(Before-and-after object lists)
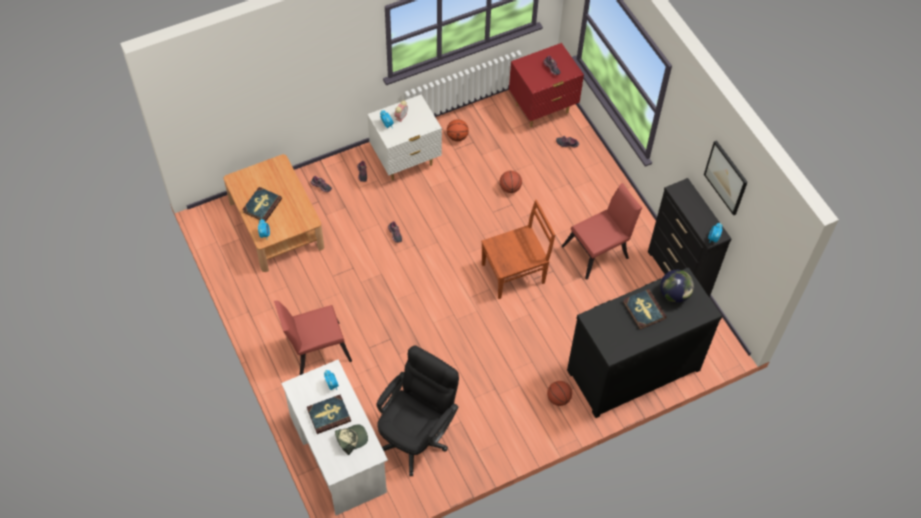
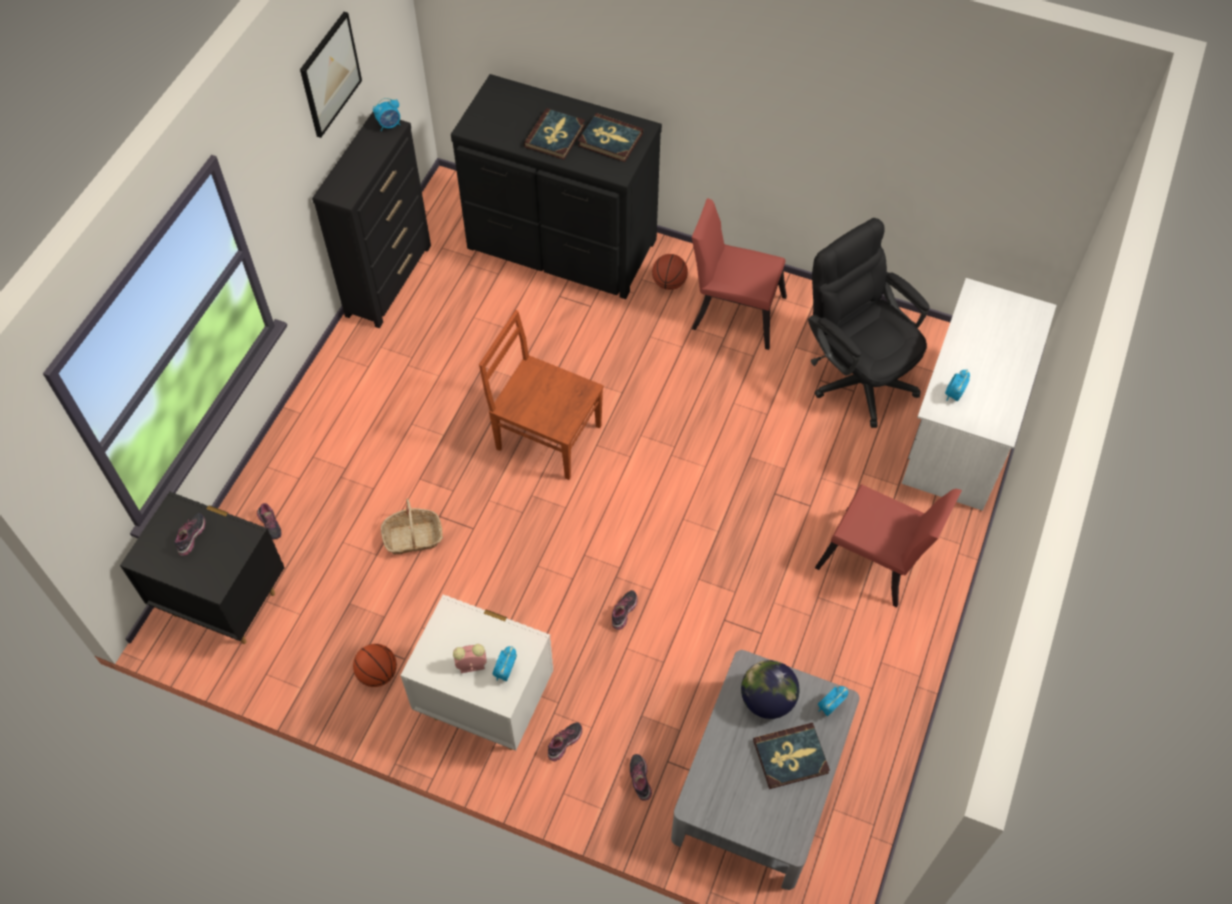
camera: 130 degrees left, 0 degrees up
(276, 224) = (761, 782): brown coffee table -> grey coffee table
(328, 415) = (989, 368): book -> book (610, 140)
(351, 439) = (986, 325): cap -> none
(416, 435) = (856, 374): black office chair -> black office chair turned 60 degrees clockwise
(510, 188) = (413, 537): basketball -> basket
(542, 109) = (225, 603): red nightstand -> black nightstand
(599, 251) = (425, 374): red chair -> red chair (733, 310)
(674, 294) = (504, 124): globe -> globe (767, 699)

*Task*: With the pictures left out, output all the entries exactly.

*Answer space*:
camera: 130 degrees left, 0 degrees up
(276, 224) = (761, 782): brown coffee table -> grey coffee table
(328, 415) = (989, 368): book -> book (610, 140)
(351, 439) = (986, 325): cap -> none
(416, 435) = (856, 374): black office chair -> black office chair turned 60 degrees clockwise
(510, 188) = (413, 537): basketball -> basket
(542, 109) = (225, 603): red nightstand -> black nightstand
(599, 251) = (425, 374): red chair -> red chair (733, 310)
(674, 294) = (504, 124): globe -> globe (767, 699)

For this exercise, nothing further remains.